- TASK -
In the listing below, find the line containing "52: (260, 291, 20.09)" and the line containing "7: (255, 253, 19.70)". Repeat exactly those two lines and every line between them.

- MATERIAL TO PROCESS -
※ ※ ※
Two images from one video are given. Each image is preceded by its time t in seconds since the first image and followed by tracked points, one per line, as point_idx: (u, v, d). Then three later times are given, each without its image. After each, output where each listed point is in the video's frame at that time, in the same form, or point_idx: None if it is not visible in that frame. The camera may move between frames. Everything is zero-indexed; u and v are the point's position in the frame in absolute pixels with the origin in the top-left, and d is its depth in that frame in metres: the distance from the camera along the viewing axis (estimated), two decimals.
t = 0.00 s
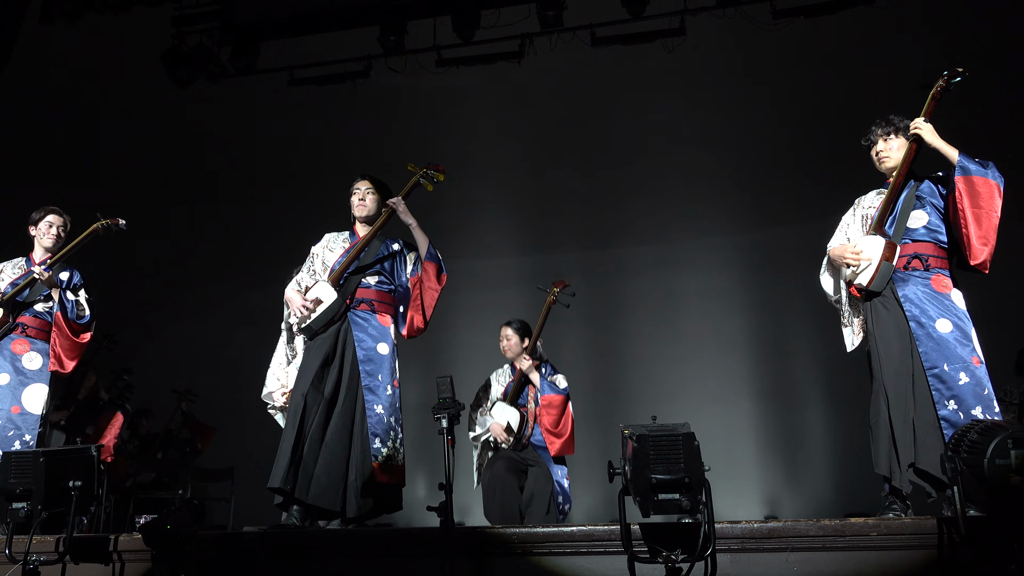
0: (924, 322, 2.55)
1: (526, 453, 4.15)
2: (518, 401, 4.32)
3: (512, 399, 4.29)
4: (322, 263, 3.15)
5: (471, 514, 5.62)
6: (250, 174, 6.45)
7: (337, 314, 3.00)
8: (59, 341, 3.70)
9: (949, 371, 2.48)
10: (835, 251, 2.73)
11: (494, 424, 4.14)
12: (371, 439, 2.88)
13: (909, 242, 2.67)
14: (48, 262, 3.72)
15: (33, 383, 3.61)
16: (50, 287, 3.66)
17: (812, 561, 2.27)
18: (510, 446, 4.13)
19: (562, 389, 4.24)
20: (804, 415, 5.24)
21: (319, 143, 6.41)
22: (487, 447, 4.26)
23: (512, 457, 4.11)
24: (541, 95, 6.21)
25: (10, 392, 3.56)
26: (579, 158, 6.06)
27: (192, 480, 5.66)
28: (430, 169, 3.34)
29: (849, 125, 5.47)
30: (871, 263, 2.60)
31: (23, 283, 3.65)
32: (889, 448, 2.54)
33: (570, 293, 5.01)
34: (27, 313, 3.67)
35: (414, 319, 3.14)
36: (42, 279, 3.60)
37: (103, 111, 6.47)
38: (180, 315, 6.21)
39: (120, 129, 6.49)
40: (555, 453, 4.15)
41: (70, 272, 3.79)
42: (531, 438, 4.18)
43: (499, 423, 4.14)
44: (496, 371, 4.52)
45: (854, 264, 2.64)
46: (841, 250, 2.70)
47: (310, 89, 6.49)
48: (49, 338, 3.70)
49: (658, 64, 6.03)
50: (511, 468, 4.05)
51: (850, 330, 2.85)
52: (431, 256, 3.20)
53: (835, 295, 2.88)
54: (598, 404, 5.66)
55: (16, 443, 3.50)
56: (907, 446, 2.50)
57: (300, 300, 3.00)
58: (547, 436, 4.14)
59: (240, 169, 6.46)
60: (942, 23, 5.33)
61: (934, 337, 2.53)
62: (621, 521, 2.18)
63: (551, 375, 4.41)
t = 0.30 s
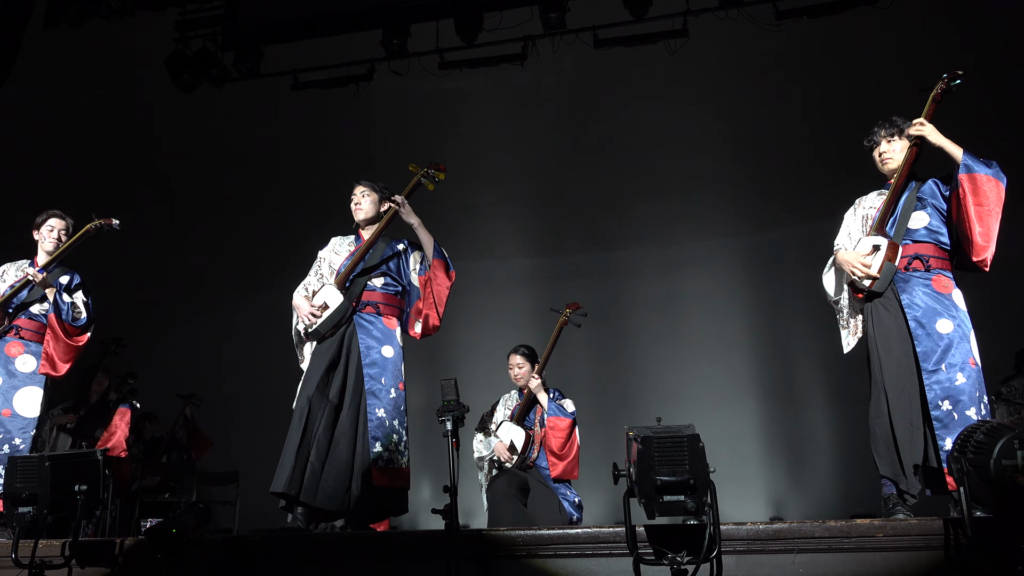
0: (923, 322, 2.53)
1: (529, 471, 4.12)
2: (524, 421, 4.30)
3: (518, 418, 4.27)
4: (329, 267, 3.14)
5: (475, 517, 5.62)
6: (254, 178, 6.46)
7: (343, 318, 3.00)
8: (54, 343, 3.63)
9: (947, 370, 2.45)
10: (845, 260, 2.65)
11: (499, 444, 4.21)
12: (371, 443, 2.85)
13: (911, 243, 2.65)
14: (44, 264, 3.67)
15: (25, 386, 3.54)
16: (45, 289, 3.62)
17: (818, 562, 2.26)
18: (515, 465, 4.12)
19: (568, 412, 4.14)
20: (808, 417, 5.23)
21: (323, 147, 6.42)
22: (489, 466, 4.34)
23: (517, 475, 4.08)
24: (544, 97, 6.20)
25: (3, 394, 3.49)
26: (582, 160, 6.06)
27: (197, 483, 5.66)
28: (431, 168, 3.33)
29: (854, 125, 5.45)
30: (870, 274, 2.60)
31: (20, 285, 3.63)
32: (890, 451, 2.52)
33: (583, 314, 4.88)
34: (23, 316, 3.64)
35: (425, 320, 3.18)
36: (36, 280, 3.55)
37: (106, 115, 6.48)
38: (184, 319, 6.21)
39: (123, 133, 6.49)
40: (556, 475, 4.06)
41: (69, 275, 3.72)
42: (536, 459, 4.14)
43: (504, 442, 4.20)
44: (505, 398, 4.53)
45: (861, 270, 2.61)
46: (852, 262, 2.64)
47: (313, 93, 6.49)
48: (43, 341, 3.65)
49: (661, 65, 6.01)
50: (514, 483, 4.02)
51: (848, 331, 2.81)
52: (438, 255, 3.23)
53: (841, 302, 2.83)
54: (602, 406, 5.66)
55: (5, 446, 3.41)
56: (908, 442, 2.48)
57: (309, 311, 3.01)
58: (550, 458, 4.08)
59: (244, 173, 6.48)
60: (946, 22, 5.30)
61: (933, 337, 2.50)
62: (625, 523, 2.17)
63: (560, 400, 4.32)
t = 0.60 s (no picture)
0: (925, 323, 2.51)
1: (535, 471, 4.10)
2: (536, 418, 4.33)
3: (529, 416, 4.29)
4: (342, 270, 3.20)
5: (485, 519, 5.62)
6: (264, 181, 6.49)
7: (353, 319, 3.03)
8: (53, 340, 3.56)
9: (951, 372, 2.44)
10: (846, 259, 2.64)
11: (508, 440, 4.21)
12: (383, 446, 2.88)
13: (911, 243, 2.63)
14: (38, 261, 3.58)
15: (31, 385, 3.49)
16: (44, 287, 3.56)
17: (830, 566, 2.25)
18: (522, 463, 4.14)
19: (581, 412, 4.14)
20: (819, 419, 5.20)
21: (333, 150, 6.45)
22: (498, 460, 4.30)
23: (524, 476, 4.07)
24: (553, 100, 6.20)
25: (7, 396, 3.42)
26: (591, 162, 6.06)
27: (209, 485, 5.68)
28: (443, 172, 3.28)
29: (866, 125, 5.41)
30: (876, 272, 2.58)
31: (15, 283, 3.53)
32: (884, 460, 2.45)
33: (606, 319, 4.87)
34: (21, 315, 3.56)
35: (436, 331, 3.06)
36: (35, 277, 3.49)
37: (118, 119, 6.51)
38: (195, 321, 6.24)
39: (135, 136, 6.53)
40: (567, 474, 4.03)
41: (63, 271, 3.66)
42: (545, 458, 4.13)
43: (512, 439, 4.20)
44: (520, 393, 4.56)
45: (865, 269, 2.59)
46: (853, 261, 2.62)
47: (323, 96, 6.52)
48: (43, 339, 3.58)
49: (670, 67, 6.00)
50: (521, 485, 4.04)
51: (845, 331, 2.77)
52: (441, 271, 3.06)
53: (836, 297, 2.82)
54: (611, 409, 5.65)
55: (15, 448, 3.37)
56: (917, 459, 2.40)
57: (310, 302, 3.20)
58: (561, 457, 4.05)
59: (255, 176, 6.51)
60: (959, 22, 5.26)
61: (938, 336, 2.48)
62: (636, 526, 2.16)
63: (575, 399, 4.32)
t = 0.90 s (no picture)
0: (917, 326, 2.53)
1: (545, 470, 4.11)
2: (547, 421, 4.30)
3: (540, 420, 4.27)
4: (349, 269, 3.22)
5: (494, 520, 5.62)
6: (272, 183, 6.51)
7: (355, 318, 3.06)
8: (52, 338, 3.57)
9: (949, 370, 2.45)
10: (835, 254, 2.61)
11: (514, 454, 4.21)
12: (382, 445, 2.88)
13: (893, 249, 2.65)
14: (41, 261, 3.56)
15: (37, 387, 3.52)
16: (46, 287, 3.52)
17: (840, 567, 2.25)
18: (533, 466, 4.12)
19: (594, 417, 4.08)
20: (829, 419, 5.18)
21: (341, 151, 6.47)
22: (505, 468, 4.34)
23: (533, 475, 4.09)
24: (561, 100, 6.20)
25: (17, 400, 3.44)
26: (598, 163, 6.06)
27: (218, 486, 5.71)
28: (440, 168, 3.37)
29: (874, 125, 5.39)
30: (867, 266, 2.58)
31: (18, 285, 3.48)
32: (876, 460, 2.52)
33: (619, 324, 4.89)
34: (25, 317, 3.53)
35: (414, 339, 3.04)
36: (41, 280, 3.44)
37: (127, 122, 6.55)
38: (203, 322, 6.26)
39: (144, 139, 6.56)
40: (583, 482, 4.00)
41: (53, 265, 3.68)
42: (560, 464, 4.11)
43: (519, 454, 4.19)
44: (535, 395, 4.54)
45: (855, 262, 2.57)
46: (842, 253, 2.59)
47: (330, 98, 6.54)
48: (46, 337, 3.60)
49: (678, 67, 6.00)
50: (531, 484, 4.05)
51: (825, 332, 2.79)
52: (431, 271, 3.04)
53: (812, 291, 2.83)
54: (619, 409, 5.64)
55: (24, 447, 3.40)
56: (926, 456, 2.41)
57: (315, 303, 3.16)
58: (576, 464, 4.03)
59: (262, 178, 6.53)
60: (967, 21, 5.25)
61: (928, 338, 2.51)
62: (643, 528, 2.16)
63: (588, 403, 4.23)
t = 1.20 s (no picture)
0: (918, 325, 2.52)
1: (556, 470, 4.11)
2: (557, 422, 4.29)
3: (550, 421, 4.27)
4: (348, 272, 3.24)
5: (503, 518, 5.63)
6: (279, 184, 6.53)
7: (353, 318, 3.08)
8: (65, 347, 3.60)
9: (954, 367, 2.44)
10: (839, 259, 2.61)
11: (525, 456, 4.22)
12: (367, 445, 2.86)
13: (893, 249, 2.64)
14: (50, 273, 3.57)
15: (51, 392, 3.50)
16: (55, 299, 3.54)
17: (851, 565, 2.24)
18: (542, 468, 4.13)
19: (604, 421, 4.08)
20: (838, 416, 5.16)
21: (347, 152, 6.48)
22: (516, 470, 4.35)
23: (542, 473, 4.08)
24: (567, 99, 6.21)
25: (35, 404, 3.45)
26: (605, 161, 6.06)
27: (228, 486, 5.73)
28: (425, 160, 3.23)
29: (882, 119, 5.37)
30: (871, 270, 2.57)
31: (29, 298, 3.52)
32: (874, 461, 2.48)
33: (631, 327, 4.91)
34: (43, 322, 3.57)
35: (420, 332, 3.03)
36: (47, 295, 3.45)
37: (136, 124, 6.60)
38: (212, 323, 6.29)
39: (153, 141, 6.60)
40: (593, 484, 4.01)
41: (71, 274, 3.70)
42: (569, 466, 4.11)
43: (529, 454, 4.20)
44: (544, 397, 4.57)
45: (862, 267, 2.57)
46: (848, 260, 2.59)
47: (337, 99, 6.57)
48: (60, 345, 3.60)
49: (683, 65, 6.01)
50: (541, 481, 4.02)
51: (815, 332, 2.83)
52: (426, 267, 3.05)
53: (806, 290, 2.83)
54: (627, 408, 5.63)
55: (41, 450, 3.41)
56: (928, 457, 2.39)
57: (314, 307, 3.27)
58: (586, 466, 4.03)
59: (270, 178, 6.56)
60: (975, 15, 5.22)
61: (933, 336, 2.49)
62: (653, 526, 2.14)
63: (597, 405, 4.26)
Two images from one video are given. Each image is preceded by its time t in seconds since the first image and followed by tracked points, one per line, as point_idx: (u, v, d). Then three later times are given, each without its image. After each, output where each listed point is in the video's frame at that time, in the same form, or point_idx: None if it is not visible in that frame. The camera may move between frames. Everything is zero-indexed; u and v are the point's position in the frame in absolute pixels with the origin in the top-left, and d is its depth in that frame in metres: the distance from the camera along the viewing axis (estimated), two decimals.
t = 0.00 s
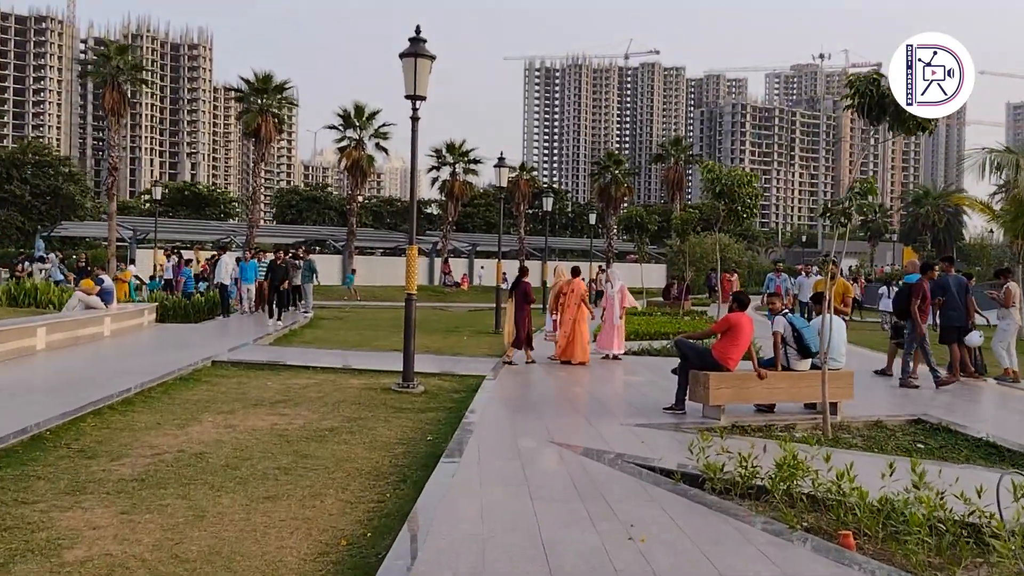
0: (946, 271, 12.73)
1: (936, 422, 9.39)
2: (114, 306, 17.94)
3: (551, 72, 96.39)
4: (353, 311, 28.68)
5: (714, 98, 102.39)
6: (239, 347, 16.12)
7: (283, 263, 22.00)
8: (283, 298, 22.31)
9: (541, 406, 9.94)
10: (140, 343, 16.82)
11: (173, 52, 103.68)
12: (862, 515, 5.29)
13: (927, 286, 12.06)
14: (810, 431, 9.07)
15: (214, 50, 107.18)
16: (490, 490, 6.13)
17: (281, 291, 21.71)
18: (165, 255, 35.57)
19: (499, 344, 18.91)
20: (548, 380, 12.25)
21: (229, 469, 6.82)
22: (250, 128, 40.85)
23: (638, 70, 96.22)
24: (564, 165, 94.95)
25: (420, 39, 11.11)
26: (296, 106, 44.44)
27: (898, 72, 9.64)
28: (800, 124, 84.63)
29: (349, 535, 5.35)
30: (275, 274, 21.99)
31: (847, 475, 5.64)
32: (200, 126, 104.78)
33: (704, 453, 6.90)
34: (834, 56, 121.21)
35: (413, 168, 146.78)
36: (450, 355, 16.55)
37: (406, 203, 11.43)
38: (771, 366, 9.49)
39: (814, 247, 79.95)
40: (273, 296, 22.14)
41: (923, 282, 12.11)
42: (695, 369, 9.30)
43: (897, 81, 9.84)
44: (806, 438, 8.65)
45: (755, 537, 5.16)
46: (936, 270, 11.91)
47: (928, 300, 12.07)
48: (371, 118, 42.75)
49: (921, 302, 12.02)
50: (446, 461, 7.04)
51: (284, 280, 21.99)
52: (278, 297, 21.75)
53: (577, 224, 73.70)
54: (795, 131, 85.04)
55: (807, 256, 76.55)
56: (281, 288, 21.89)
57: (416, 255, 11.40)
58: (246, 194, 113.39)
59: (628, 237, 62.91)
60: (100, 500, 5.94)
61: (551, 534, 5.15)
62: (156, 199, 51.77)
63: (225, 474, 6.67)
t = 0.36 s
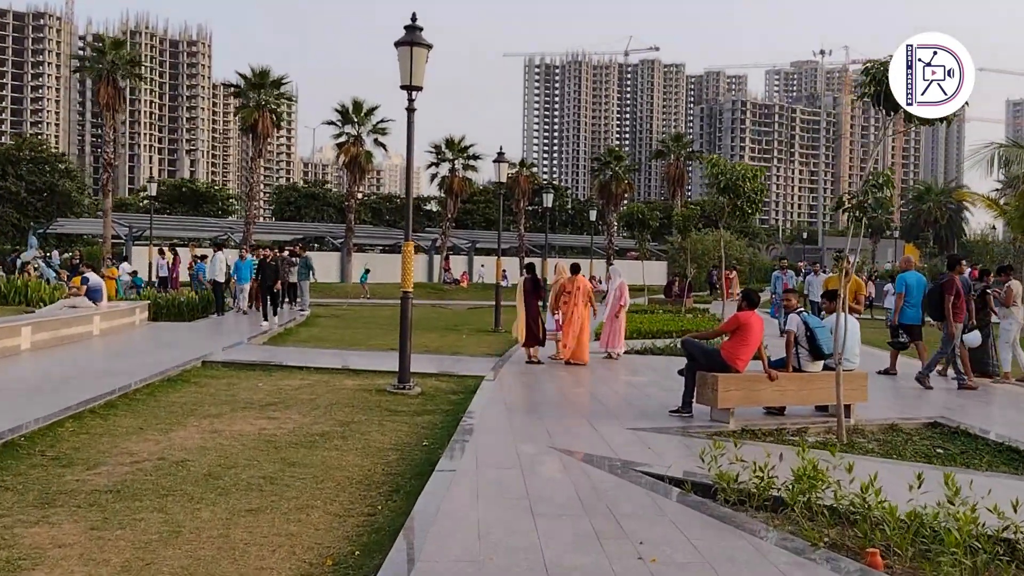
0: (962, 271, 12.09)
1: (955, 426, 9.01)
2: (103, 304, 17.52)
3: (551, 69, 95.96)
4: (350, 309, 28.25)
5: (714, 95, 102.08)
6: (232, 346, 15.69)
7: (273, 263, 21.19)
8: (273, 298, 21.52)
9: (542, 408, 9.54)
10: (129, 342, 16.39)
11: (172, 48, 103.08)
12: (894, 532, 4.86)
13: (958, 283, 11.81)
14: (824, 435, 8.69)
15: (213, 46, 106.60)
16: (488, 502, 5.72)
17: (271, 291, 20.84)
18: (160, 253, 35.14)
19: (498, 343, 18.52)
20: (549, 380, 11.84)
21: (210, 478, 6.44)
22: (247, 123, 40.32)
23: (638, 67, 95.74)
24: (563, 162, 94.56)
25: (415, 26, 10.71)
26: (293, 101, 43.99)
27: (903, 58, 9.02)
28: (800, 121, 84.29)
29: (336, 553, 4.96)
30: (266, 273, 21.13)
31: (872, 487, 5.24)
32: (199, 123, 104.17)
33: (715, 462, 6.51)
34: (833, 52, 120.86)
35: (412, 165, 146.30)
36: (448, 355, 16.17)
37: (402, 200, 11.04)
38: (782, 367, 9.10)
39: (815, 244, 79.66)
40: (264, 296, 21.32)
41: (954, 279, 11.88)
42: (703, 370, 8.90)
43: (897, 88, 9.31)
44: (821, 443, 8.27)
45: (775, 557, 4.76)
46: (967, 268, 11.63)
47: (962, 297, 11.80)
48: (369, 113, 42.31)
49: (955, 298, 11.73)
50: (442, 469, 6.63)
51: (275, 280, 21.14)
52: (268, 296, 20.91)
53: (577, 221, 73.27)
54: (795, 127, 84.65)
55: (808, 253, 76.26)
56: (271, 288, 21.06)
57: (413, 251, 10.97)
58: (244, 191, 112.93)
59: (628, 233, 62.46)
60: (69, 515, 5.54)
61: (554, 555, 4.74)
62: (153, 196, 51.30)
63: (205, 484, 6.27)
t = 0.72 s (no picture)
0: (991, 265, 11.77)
1: (977, 426, 8.61)
2: (94, 298, 17.15)
3: (551, 63, 95.38)
4: (349, 304, 27.86)
5: (715, 89, 101.73)
6: (228, 342, 15.31)
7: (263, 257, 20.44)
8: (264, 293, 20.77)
9: (546, 409, 9.15)
10: (120, 338, 16.00)
11: (172, 42, 102.61)
12: (933, 550, 4.45)
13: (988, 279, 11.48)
14: (841, 436, 8.29)
15: (213, 40, 106.11)
16: (491, 514, 5.31)
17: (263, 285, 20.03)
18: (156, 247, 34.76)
19: (499, 338, 18.12)
20: (554, 378, 11.46)
21: (195, 484, 6.06)
22: (244, 116, 39.92)
23: (639, 61, 95.30)
24: (564, 156, 94.10)
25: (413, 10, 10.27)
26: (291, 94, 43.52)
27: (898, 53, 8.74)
28: (801, 115, 83.93)
29: (325, 570, 4.57)
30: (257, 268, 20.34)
31: (904, 499, 4.82)
32: (199, 117, 103.76)
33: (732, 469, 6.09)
34: (836, 45, 120.34)
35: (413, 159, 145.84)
36: (447, 351, 15.77)
37: (399, 192, 10.63)
38: (797, 365, 8.72)
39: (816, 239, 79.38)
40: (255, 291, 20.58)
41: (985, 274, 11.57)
42: (714, 370, 8.51)
43: (896, 81, 8.75)
44: (839, 446, 7.88)
45: None
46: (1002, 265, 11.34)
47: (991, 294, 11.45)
48: (368, 106, 41.87)
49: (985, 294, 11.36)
50: (440, 476, 6.22)
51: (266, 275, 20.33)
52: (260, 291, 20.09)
53: (578, 215, 72.84)
54: (796, 121, 84.26)
55: (809, 248, 75.95)
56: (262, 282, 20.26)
57: (410, 244, 10.53)
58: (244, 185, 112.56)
59: (630, 228, 62.09)
60: (39, 526, 5.15)
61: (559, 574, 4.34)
62: (150, 190, 50.86)
63: (190, 491, 5.90)
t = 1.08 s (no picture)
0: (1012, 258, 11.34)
1: (996, 426, 8.26)
2: (87, 295, 16.85)
3: (551, 57, 94.77)
4: (348, 300, 27.51)
5: (716, 83, 101.32)
6: (223, 338, 14.97)
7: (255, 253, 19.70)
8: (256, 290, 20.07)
9: (548, 409, 8.79)
10: (111, 335, 15.67)
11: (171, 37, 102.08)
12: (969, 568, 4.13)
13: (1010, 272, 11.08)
14: (856, 437, 7.96)
15: (212, 35, 105.63)
16: (490, 526, 4.97)
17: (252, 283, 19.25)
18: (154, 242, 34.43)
19: (500, 334, 17.77)
20: (556, 376, 11.10)
21: (176, 492, 5.73)
22: (242, 110, 39.56)
23: (639, 55, 94.84)
24: (564, 150, 93.64)
25: None
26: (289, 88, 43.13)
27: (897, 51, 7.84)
28: (802, 109, 83.53)
29: None
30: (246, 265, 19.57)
31: (935, 508, 4.48)
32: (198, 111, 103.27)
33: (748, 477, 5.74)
34: (837, 38, 119.90)
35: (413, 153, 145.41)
36: (446, 347, 15.44)
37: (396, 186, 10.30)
38: (808, 364, 8.39)
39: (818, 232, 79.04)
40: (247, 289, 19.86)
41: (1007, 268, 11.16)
42: (723, 368, 8.16)
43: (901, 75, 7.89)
44: (855, 448, 7.53)
45: None
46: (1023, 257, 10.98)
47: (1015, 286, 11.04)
48: (367, 100, 41.50)
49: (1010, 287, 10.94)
50: (437, 483, 5.87)
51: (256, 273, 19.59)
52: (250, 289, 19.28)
53: (579, 210, 72.43)
54: (797, 115, 83.97)
55: (811, 242, 75.58)
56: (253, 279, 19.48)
57: (407, 237, 10.16)
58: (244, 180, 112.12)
59: (632, 222, 61.72)
60: (6, 539, 4.82)
61: None
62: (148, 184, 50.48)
63: (170, 500, 5.56)
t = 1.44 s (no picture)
0: None
1: (1020, 431, 7.84)
2: (75, 290, 16.42)
3: (552, 50, 94.06)
4: (346, 295, 27.04)
5: (716, 76, 100.80)
6: (215, 335, 14.53)
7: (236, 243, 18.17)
8: (245, 285, 19.27)
9: (550, 411, 8.37)
10: (99, 331, 15.20)
11: (171, 30, 101.45)
12: None
13: None
14: (874, 442, 7.54)
15: (211, 28, 105.07)
16: (483, 549, 4.53)
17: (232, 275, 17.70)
18: (149, 235, 34.00)
19: (499, 331, 17.32)
20: (556, 376, 10.68)
21: (148, 508, 5.31)
22: (239, 102, 39.03)
23: (640, 49, 94.37)
24: (564, 144, 93.07)
25: None
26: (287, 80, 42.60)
27: (896, 50, 7.26)
28: (803, 102, 83.20)
29: None
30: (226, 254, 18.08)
31: (973, 531, 4.05)
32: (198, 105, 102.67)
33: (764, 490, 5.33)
34: (837, 32, 119.44)
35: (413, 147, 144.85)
36: (443, 344, 14.99)
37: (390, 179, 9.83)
38: (823, 364, 7.96)
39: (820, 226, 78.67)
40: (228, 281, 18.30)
41: None
42: (734, 368, 7.70)
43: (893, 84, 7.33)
44: (874, 454, 7.09)
45: None
46: None
47: None
48: (366, 91, 40.99)
49: None
50: (429, 495, 5.45)
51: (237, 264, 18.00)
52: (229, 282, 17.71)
53: (580, 203, 71.99)
54: (798, 109, 83.64)
55: (814, 236, 75.16)
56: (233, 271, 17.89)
57: (401, 231, 9.69)
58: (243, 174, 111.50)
59: (634, 216, 61.28)
60: None
61: None
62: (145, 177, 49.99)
63: (140, 517, 5.13)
※ ※ ※
- FINISHED EXERCISE -
52: (260, 291, 20.09)
53: (578, 215, 72.84)
54: (796, 121, 84.26)
55: (809, 248, 75.95)
56: (262, 282, 20.26)
57: (410, 244, 10.53)
58: (244, 185, 112.56)
59: (630, 228, 62.09)
60: (39, 526, 5.15)
61: (559, 574, 4.34)
62: (150, 190, 50.86)
63: (190, 491, 5.90)
t = 1.08 s (no picture)
0: (1012, 258, 11.34)
1: (996, 426, 8.26)
2: (87, 295, 16.85)
3: (551, 57, 94.77)
4: (348, 300, 27.51)
5: (716, 83, 101.32)
6: (223, 338, 14.97)
7: (255, 253, 19.70)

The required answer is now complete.